#### [WHAT IS EXPECTED]
Lines from the one containing "21: (880, 160, 1.03)" to the end of the entries below must be reproduced exactly, with both end lines kept and no other line added.

#### [RECORDED DATA]

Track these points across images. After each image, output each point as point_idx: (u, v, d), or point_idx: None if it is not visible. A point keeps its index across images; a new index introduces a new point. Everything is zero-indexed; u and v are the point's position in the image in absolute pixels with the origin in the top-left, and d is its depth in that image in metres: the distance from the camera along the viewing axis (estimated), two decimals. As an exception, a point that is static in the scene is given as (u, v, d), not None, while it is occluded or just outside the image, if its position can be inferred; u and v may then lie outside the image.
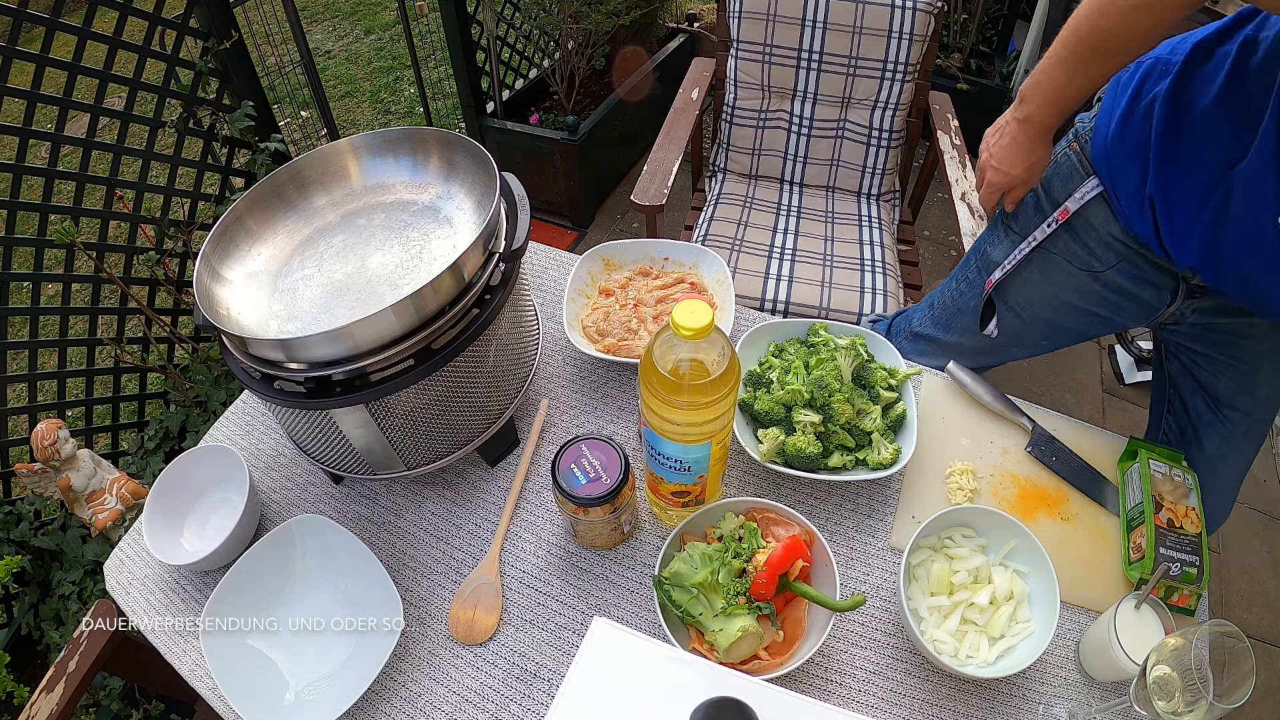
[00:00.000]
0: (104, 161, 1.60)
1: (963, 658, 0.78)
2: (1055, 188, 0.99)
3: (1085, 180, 0.95)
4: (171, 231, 1.68)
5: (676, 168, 1.58)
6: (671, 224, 2.21)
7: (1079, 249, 0.99)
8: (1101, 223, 0.95)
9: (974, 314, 1.14)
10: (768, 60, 1.72)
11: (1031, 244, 1.01)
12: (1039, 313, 1.08)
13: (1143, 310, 1.01)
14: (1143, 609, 0.75)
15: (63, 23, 1.37)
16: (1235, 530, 1.91)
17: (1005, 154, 0.99)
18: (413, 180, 0.95)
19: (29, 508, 1.53)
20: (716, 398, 0.69)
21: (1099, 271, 0.98)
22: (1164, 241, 0.89)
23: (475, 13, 2.40)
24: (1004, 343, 1.14)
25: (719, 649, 0.74)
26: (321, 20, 4.25)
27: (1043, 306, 1.07)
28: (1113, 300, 1.01)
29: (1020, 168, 0.98)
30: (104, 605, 0.97)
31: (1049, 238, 1.00)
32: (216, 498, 0.96)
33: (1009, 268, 1.05)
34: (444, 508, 0.95)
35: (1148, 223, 0.89)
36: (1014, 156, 0.98)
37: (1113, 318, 1.04)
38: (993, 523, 0.84)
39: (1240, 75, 0.77)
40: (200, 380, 1.72)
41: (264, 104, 1.80)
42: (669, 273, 1.12)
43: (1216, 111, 0.79)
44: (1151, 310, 1.00)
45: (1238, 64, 0.77)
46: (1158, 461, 0.92)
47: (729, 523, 0.82)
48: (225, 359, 0.79)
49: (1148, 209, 0.88)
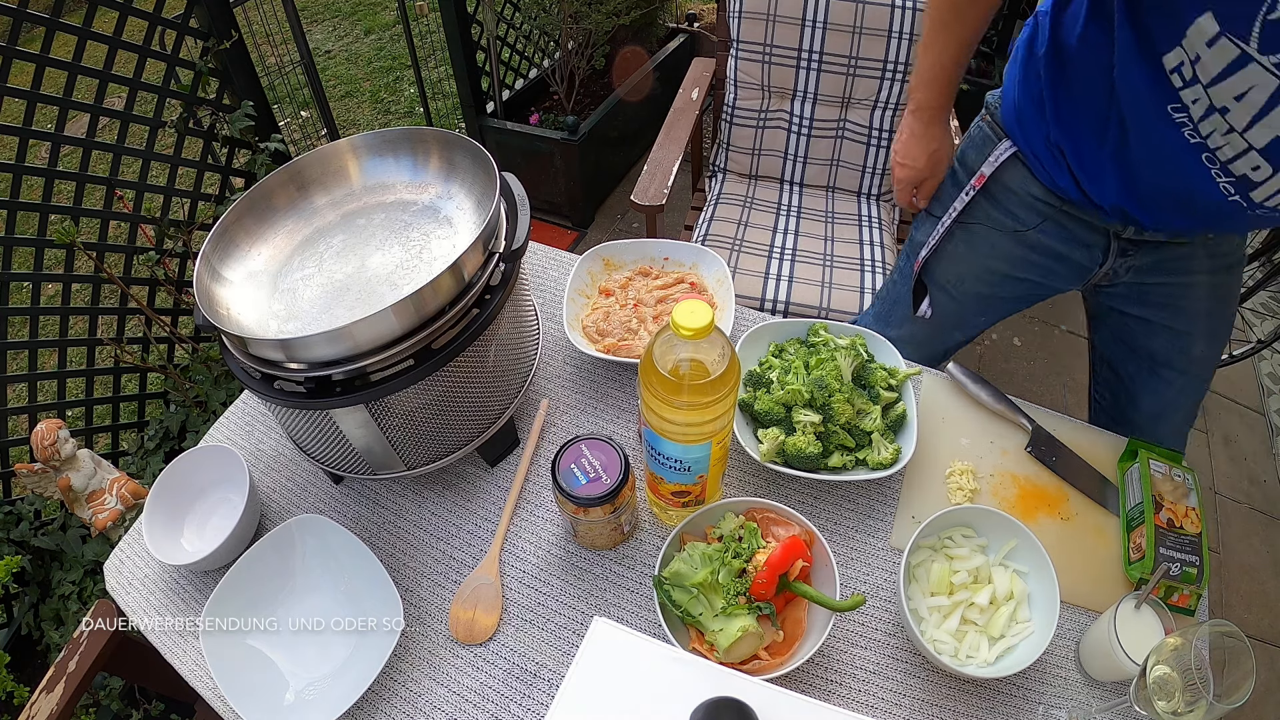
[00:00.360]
0: (104, 161, 1.60)
1: (963, 658, 0.78)
2: (970, 159, 1.02)
3: (998, 144, 0.97)
4: (171, 231, 1.68)
5: (676, 168, 1.58)
6: (671, 224, 2.21)
7: (1000, 214, 1.01)
8: (1020, 184, 0.97)
9: (908, 302, 1.16)
10: (768, 60, 1.72)
11: (952, 214, 1.03)
12: (971, 288, 1.09)
13: (1075, 272, 1.02)
14: (1143, 609, 0.75)
15: (63, 23, 1.37)
16: (1235, 530, 1.91)
17: (906, 148, 1.05)
18: (413, 180, 0.95)
19: (29, 508, 1.53)
20: (716, 398, 0.69)
21: (1023, 232, 1.00)
22: (1083, 186, 0.90)
23: (475, 13, 2.40)
24: (943, 326, 1.15)
25: (719, 649, 0.74)
26: (321, 20, 4.25)
27: (974, 281, 1.08)
28: (1043, 264, 1.02)
29: (922, 158, 1.03)
30: (104, 605, 0.97)
31: (968, 207, 1.02)
32: (216, 498, 0.96)
33: (934, 243, 1.07)
34: (444, 508, 0.95)
35: (1063, 169, 0.91)
36: (914, 148, 1.04)
37: (1045, 282, 1.05)
38: (993, 523, 0.84)
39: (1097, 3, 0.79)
40: (200, 380, 1.72)
41: (264, 104, 1.80)
42: (669, 273, 1.12)
43: (1087, 39, 0.81)
44: (1084, 271, 1.01)
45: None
46: (1158, 461, 0.92)
47: (729, 523, 0.82)
48: (225, 359, 0.79)
49: (1059, 155, 0.90)
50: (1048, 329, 2.34)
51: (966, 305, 1.11)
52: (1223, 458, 2.07)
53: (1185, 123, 0.74)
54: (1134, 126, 0.80)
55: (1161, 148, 0.78)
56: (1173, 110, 0.74)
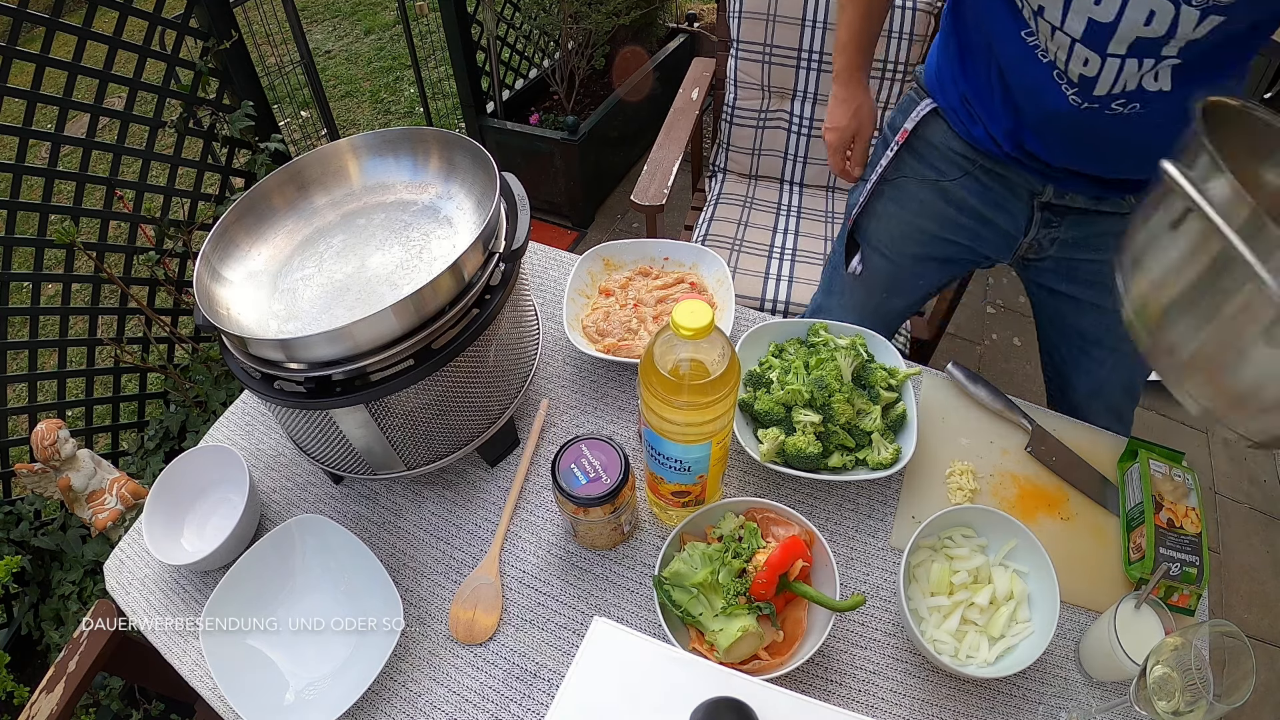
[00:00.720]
0: (104, 161, 1.60)
1: (963, 658, 0.78)
2: (897, 122, 1.07)
3: (919, 102, 1.03)
4: (171, 231, 1.68)
5: (676, 168, 1.58)
6: (671, 224, 2.21)
7: (923, 167, 1.05)
8: (941, 139, 1.03)
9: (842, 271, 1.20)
10: (768, 60, 1.72)
11: (879, 169, 1.08)
12: (903, 248, 1.12)
13: (1001, 239, 1.05)
14: (1143, 609, 0.75)
15: (63, 23, 1.37)
16: (1235, 530, 1.91)
17: (831, 114, 1.12)
18: (413, 180, 0.95)
19: (29, 508, 1.53)
20: (716, 398, 0.69)
21: (945, 184, 1.04)
22: (991, 133, 0.95)
23: (475, 13, 2.40)
24: (880, 289, 1.18)
25: (719, 649, 0.74)
26: (321, 20, 4.25)
27: (903, 240, 1.11)
28: (969, 226, 1.06)
29: (846, 117, 1.10)
30: (104, 605, 0.97)
31: (893, 162, 1.07)
32: (216, 498, 0.96)
33: (863, 201, 1.11)
34: (444, 508, 0.95)
35: (972, 118, 0.97)
36: (837, 111, 1.11)
37: (974, 246, 1.08)
38: (993, 523, 0.84)
39: None
40: (200, 380, 1.72)
41: (264, 104, 1.80)
42: (669, 273, 1.12)
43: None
44: (1010, 239, 1.05)
45: None
46: (1158, 461, 0.92)
47: (729, 523, 0.82)
48: (225, 359, 0.79)
49: (966, 103, 0.97)
50: (1048, 329, 2.34)
51: (901, 266, 1.14)
52: (1223, 458, 2.07)
53: (1036, 45, 0.83)
54: (1006, 65, 0.88)
55: (1025, 73, 0.86)
56: (1025, 35, 0.83)
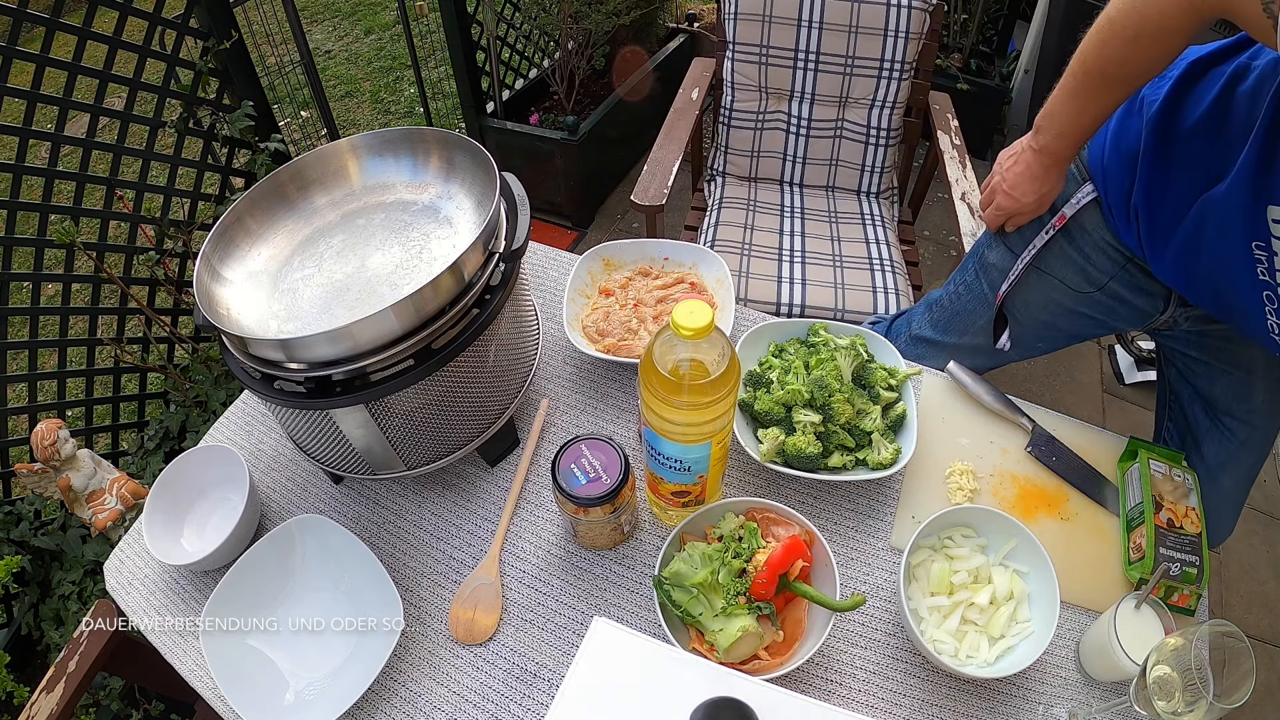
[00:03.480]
0: (104, 161, 1.60)
1: (963, 658, 0.78)
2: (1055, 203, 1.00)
3: (1081, 186, 0.96)
4: (171, 231, 1.68)
5: (676, 168, 1.58)
6: (671, 224, 2.21)
7: (1073, 250, 0.99)
8: (1095, 228, 0.96)
9: (972, 318, 1.15)
10: (764, 62, 1.72)
11: (1032, 251, 1.02)
12: (1035, 315, 1.08)
13: (1136, 315, 1.02)
14: (1143, 609, 0.75)
15: (63, 23, 1.37)
16: (1235, 530, 1.91)
17: (1019, 180, 0.99)
18: (413, 180, 0.95)
19: (29, 508, 1.53)
20: (716, 398, 0.69)
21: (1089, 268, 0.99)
22: (1145, 252, 0.90)
23: (475, 13, 2.40)
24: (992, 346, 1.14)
25: (719, 649, 0.74)
26: (321, 20, 4.24)
27: (1039, 309, 1.07)
28: (1107, 304, 1.01)
29: (1032, 196, 0.98)
30: (104, 605, 0.97)
31: (1046, 245, 1.00)
32: (216, 498, 0.96)
33: (1014, 278, 1.05)
34: (444, 508, 0.95)
35: (1133, 233, 0.90)
36: (1027, 185, 0.98)
37: (1107, 320, 1.04)
38: (993, 523, 0.84)
39: (1228, 98, 0.77)
40: (200, 380, 1.72)
41: (264, 104, 1.80)
42: (669, 273, 1.12)
43: (1202, 130, 0.80)
44: (1145, 316, 1.01)
45: (1228, 86, 0.77)
46: (1158, 461, 0.92)
47: (729, 523, 0.82)
48: (225, 359, 0.79)
49: (1134, 219, 0.89)
50: (1048, 329, 2.34)
51: (1029, 330, 1.11)
52: (1223, 458, 2.07)
53: (1261, 260, 0.75)
54: (1211, 236, 0.80)
55: (1228, 269, 0.79)
56: (1255, 246, 0.75)
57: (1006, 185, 1.01)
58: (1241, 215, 0.75)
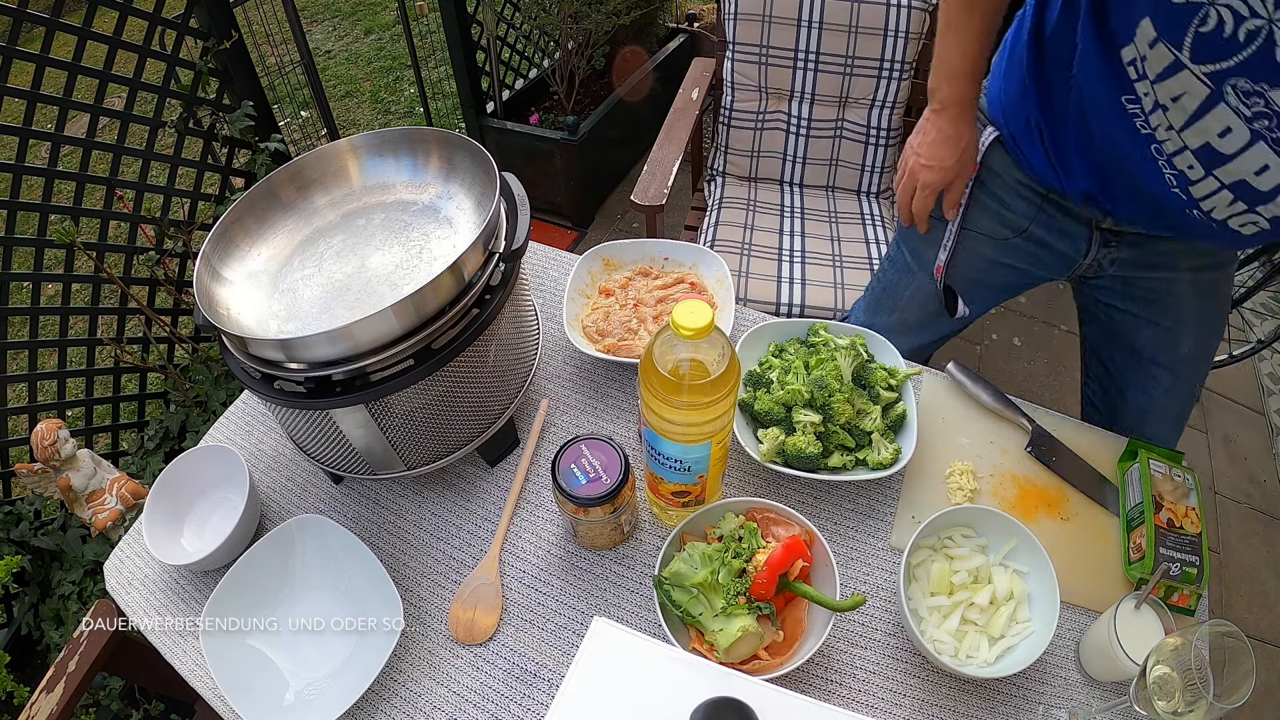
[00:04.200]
0: (104, 161, 1.60)
1: (963, 658, 0.78)
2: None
3: (984, 130, 0.98)
4: (171, 231, 1.68)
5: (676, 168, 1.58)
6: (671, 224, 2.21)
7: (986, 197, 1.02)
8: (1005, 169, 0.99)
9: (897, 291, 1.18)
10: (764, 62, 1.72)
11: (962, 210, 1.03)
12: (960, 274, 1.09)
13: (1060, 261, 1.03)
14: (1143, 609, 0.75)
15: (63, 23, 1.37)
16: (1235, 530, 1.91)
17: (933, 148, 0.99)
18: (413, 180, 0.95)
19: (29, 508, 1.53)
20: (716, 398, 0.69)
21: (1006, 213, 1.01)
22: (1056, 168, 0.91)
23: (475, 13, 2.40)
24: (933, 314, 1.16)
25: (719, 649, 0.74)
26: (321, 20, 4.25)
27: (964, 267, 1.08)
28: (1030, 251, 1.03)
29: (952, 157, 0.99)
30: (104, 605, 0.97)
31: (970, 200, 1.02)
32: (216, 498, 0.96)
33: (950, 245, 1.05)
34: (444, 508, 0.95)
35: (1040, 151, 0.92)
36: (942, 148, 0.99)
37: (1032, 269, 1.06)
38: (993, 523, 0.84)
39: None
40: (200, 380, 1.72)
41: (264, 104, 1.80)
42: (669, 273, 1.12)
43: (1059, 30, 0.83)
44: (1069, 261, 1.02)
45: None
46: (1158, 461, 0.92)
47: (729, 523, 0.82)
48: (225, 359, 0.79)
49: (1038, 138, 0.91)
50: (1048, 329, 2.34)
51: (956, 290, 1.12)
52: (1223, 458, 2.07)
53: (1137, 114, 0.76)
54: (1093, 115, 0.82)
55: (1114, 136, 0.80)
56: (1126, 101, 0.76)
57: (924, 159, 1.01)
58: (1101, 74, 0.77)
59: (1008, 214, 1.01)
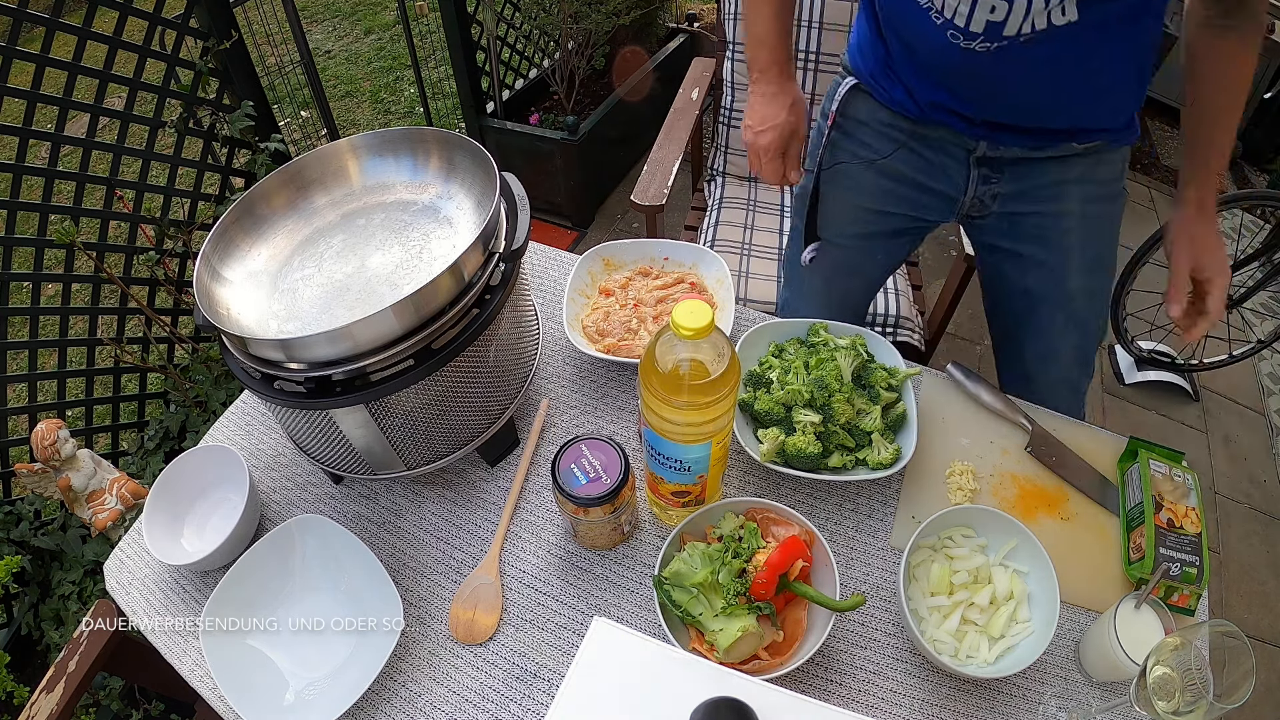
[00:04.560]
0: (104, 161, 1.60)
1: (963, 658, 0.78)
2: (825, 108, 1.06)
3: (841, 81, 1.02)
4: (171, 231, 1.68)
5: (676, 168, 1.58)
6: (671, 224, 2.21)
7: (857, 147, 1.04)
8: (867, 113, 1.02)
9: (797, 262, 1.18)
10: (767, 60, 1.72)
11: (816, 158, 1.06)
12: (847, 230, 1.11)
13: (942, 202, 1.05)
14: (1143, 609, 0.75)
15: (63, 23, 1.37)
16: (1235, 530, 1.91)
17: (759, 113, 1.03)
18: (413, 180, 0.95)
19: (29, 508, 1.53)
20: (716, 398, 0.69)
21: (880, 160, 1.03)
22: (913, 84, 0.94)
23: (475, 13, 2.40)
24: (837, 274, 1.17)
25: (719, 649, 0.74)
26: (321, 20, 4.25)
27: (847, 223, 1.10)
28: (909, 196, 1.05)
29: (782, 113, 1.02)
30: (104, 605, 0.97)
31: (828, 148, 1.05)
32: (216, 498, 0.96)
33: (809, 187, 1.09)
34: (444, 508, 0.95)
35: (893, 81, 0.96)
36: (767, 109, 1.02)
37: (917, 215, 1.08)
38: (993, 523, 0.84)
39: None
40: (200, 380, 1.72)
41: (264, 104, 1.80)
42: (669, 273, 1.12)
43: None
44: (950, 201, 1.04)
45: None
46: (1158, 461, 0.92)
47: (729, 523, 0.82)
48: (225, 359, 0.79)
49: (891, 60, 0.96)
50: (1048, 329, 2.34)
51: (850, 249, 1.14)
52: (1223, 458, 2.07)
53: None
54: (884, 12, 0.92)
55: (909, 19, 0.87)
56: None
57: (756, 126, 1.03)
58: None
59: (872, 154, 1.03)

#### [ANSWER AREA]
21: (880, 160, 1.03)
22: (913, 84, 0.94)
23: (475, 13, 2.40)
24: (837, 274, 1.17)
25: (719, 649, 0.74)
26: (321, 20, 4.25)
27: (847, 223, 1.10)
28: (909, 196, 1.05)
29: (782, 113, 1.02)
30: (104, 605, 0.97)
31: (828, 148, 1.05)
32: (216, 498, 0.96)
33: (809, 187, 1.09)
34: (444, 508, 0.95)
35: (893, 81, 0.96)
36: (767, 109, 1.02)
37: (917, 215, 1.08)
38: (993, 523, 0.84)
39: None
40: (200, 380, 1.72)
41: (264, 104, 1.80)
42: (669, 273, 1.12)
43: None
44: (950, 201, 1.04)
45: None
46: (1158, 461, 0.92)
47: (729, 523, 0.82)
48: (225, 359, 0.79)
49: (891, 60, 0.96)
50: (1048, 329, 2.34)
51: (850, 249, 1.14)
52: (1223, 458, 2.07)
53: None
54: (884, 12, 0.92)
55: (909, 19, 0.87)
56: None
57: (756, 126, 1.03)
58: None
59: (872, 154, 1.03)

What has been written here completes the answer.